Mmegi Staffers, PAULINE DIKUELO and TSAONE BASIMANEBOTLHE, recently went to Zambia as part of the Win-Ifra's Women In News (WIN) exchange programme where they were attached to the Mast and The Daily Mail newspapers. DIKUELO shares her experience exploring the busiest city outside the newsroom
Imagine roaming the streets in the wee hours of 3am and there is lot of activity like it is already daytime. Eateries still open, street vendors still making a living, women cooking nshima (pap) in big pots, men selling vegetables and second hand clothing by the robots, bars still open, life being normal and the lifestyle unchanged. That is Lusaka for you, the capital city of Zambia.
The first time I went to Lusaka was about two years ago when my country was celebrating its 50th anniversary. We were just honouring an invitation by one of our friends who was transferred to Zambia.
We got swamped into the city’s nightlife and the excitement was just like that of a teenager who just got admitted into boarding school. Imagine all the freedom of going to different places at night and dawn arriving while you are still exploring the city, now that is the kind of excitement one cannot contain.
Well, I was back again to this city, which made me miss my flight and I woke up confused due to the exhaustion and ended up coming back to Gaborone by bus which took 24 hours. The moment I realised that I was going back to Lusaka, I assured myself that I would finally continue where I left off, but this time I had to do it either on my own or with my colleague, Tsaone Basimanebotlhe because my former host was no longer in Lusaka.
We spent the last days before the trip planning how we were going to make the most of the four days in Lusaka. We did not want to bother our hosts and decided to survive on our own. Even when we got lost, it was still part of the adventure. We decided to explore the city the adult way and fortunate enough, the Zambian Union of Journalists Committee hosted the women from the diamond country.
They decided to take us to upmarket eateries at East Gate Mall, and to their surprise I had been there before. After the dinner at Keg’n Lion restaurant, we hopped to Chicago’s, more like Cigar Lounge where other Zambian journalists joined us.
My memories of this
The music was just the normal sound you could hear from Gaborone places like Main Deck. In this place, they hardly play Zambian music and their playlist is mostly R’n B, Hip Hop and Reggae music.
Two hours later after getting warmed up, we suggested that they take us to a different environment, as we wanted to explore the other sides of Lusaka.
We ended up at ‘The Lounge’ more like the former ‘United Café Club’ in Gaborone’s Extension 12, and to my surprise it was fully packed despite it being a weekday. After being escorted to the VIP area, the DJ sent shout-outs to us as per a request from one of the hosts. The next thing we were on our toes giving them what Botswana is made of, mind you, we had our stilettos on.
Here you get to dance to Vee and ATI’s songs as they play music from across Africa. The manager told us that the club closes at six in the morning and unfortunately we had to leave by midnight because we had to go to work the following morning.

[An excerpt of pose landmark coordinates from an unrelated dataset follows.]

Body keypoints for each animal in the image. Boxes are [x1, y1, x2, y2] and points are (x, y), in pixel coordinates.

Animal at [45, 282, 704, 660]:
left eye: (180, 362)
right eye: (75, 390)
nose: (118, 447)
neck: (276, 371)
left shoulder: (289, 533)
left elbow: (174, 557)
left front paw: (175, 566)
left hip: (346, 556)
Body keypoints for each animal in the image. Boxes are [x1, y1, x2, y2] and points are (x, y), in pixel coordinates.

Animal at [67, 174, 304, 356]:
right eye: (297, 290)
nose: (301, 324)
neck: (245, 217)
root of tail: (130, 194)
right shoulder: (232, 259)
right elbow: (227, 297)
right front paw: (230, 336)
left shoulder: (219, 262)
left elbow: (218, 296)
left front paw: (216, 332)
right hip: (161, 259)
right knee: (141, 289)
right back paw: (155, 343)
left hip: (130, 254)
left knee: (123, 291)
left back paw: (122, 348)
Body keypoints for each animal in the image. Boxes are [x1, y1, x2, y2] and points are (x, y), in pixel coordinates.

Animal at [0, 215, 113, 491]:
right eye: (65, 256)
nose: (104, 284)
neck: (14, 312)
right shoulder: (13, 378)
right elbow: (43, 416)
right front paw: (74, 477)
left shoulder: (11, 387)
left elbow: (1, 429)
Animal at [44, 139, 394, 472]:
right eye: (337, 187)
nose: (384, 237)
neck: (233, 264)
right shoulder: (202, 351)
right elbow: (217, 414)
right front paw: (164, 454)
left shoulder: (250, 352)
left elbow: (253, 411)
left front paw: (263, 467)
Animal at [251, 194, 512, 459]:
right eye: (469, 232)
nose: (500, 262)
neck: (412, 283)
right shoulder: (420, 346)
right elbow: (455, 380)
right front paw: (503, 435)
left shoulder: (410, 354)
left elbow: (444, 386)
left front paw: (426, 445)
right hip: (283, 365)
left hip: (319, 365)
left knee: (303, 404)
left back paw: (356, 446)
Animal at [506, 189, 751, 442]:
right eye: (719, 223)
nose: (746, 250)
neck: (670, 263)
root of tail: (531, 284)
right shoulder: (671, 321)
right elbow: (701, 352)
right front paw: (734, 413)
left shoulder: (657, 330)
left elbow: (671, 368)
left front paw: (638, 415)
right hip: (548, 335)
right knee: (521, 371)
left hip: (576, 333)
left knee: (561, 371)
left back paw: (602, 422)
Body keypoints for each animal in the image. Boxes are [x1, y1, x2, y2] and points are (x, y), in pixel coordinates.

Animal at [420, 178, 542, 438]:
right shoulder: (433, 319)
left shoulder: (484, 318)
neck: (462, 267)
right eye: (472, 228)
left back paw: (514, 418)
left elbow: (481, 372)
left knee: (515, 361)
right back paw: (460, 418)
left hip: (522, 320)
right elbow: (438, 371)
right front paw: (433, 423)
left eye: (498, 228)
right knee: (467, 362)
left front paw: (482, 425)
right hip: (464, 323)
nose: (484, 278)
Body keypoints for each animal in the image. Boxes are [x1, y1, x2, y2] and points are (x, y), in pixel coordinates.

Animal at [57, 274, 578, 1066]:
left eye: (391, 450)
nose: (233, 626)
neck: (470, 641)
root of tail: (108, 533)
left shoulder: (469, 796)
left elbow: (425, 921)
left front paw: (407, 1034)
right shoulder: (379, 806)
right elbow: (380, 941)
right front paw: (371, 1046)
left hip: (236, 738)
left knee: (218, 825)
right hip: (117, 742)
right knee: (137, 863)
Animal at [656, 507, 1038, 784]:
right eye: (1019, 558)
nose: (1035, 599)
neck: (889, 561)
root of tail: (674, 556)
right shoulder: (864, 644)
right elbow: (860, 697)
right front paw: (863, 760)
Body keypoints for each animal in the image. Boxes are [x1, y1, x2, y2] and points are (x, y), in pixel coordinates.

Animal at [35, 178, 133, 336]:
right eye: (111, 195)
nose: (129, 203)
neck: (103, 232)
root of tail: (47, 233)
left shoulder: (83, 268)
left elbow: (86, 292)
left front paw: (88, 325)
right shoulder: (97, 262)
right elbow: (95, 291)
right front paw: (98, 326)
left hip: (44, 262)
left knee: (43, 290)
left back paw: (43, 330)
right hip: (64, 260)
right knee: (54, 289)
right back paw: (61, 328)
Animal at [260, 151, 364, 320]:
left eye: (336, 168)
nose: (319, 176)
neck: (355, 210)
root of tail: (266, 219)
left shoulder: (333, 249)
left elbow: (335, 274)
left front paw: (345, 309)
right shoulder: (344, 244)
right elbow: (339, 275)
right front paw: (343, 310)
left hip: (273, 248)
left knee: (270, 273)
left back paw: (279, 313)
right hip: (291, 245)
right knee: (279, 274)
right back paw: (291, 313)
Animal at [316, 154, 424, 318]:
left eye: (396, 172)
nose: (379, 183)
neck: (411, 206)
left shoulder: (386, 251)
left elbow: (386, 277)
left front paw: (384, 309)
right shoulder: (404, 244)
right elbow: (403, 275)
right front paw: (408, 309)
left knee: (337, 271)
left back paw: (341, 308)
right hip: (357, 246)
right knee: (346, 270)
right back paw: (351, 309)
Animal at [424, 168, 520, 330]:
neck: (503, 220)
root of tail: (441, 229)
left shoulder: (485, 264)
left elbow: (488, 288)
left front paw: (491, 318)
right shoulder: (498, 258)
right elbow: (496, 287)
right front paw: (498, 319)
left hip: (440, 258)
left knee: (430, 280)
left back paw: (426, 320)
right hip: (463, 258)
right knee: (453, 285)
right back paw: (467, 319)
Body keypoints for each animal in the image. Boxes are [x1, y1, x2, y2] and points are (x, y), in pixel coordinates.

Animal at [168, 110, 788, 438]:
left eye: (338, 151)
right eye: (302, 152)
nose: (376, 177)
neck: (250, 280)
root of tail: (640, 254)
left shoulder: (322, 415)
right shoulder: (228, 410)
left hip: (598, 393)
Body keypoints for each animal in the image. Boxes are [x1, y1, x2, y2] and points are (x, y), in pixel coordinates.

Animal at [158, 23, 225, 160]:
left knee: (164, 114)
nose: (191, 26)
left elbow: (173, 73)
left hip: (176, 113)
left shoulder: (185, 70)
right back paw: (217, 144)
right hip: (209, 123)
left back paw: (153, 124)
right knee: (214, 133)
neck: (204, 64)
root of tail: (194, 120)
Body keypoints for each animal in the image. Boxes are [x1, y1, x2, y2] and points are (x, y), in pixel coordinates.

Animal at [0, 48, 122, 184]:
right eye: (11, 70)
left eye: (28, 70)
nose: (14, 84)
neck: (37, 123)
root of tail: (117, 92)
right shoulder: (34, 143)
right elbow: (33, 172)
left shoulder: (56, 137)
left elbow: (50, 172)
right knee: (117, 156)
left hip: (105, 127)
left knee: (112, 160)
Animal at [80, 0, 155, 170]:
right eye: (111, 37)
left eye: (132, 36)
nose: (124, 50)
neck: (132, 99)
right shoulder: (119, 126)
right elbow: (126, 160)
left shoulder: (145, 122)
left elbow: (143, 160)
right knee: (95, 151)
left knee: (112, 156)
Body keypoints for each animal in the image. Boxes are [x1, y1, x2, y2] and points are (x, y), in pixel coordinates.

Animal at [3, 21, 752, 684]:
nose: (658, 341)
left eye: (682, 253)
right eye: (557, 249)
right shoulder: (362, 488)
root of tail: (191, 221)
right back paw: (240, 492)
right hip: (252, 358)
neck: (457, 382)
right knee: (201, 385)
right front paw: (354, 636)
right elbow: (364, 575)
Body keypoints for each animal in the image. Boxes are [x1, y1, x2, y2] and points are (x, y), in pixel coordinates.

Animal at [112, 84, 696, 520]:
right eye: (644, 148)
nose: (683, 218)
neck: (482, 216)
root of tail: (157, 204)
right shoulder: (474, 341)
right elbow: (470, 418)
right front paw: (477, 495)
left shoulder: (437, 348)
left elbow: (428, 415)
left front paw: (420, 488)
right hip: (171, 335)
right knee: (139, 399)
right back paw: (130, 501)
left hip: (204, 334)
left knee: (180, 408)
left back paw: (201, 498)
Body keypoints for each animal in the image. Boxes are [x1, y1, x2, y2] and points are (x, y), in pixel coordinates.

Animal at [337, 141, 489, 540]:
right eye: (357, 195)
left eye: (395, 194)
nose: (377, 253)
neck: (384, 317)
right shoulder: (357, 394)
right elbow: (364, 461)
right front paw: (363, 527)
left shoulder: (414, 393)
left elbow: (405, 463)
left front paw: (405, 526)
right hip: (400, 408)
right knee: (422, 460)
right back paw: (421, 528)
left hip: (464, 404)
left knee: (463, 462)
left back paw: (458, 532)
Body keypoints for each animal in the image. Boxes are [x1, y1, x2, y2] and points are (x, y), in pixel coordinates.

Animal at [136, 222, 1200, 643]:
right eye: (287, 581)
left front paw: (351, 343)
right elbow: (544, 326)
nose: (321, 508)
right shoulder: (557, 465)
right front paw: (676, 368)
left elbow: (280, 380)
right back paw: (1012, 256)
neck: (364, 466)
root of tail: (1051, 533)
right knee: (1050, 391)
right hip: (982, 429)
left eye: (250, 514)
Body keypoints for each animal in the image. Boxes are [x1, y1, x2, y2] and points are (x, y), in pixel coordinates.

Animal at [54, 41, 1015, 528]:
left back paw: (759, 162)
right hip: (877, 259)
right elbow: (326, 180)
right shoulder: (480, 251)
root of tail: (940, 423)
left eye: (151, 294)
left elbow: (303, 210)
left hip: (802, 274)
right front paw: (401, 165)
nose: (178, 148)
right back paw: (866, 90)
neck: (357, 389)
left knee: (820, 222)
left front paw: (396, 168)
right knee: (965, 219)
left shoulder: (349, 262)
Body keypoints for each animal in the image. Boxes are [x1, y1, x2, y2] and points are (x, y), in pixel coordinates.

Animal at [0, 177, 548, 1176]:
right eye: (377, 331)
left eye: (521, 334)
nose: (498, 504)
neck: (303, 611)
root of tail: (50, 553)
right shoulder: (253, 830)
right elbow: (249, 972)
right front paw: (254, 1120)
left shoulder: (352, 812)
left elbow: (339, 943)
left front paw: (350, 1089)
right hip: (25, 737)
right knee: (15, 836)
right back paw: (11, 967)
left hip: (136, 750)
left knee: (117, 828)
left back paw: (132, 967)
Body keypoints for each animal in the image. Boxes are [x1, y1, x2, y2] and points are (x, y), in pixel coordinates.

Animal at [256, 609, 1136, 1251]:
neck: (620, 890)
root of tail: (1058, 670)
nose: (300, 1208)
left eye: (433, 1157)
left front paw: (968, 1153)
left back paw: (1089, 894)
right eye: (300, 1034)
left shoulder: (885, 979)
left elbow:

As the mission continued the following day, we made our first stop at the classy Radisson Blue Hotel, where we suggested they get us local dishes because we were tired of eating hotel stuff. We continued to explore the city and ended up at Chilinje ‘The African braai place’ more like ‘Ed Las Chisa Nyama’ in Gaborone.
This environment accommodates almost everyone in this place. While waiting for food, some people play pool, watch football on the screen, while others dance. The meal variety was from chicken to beef and one could get either nshima, which is the Zambian’s staple food, or fresh chips with vishage (a mixture of butternut leaves and groundnuts).
Overall, I learned that in Lusaka the lifestyle continues into the night as there is plenty of activities.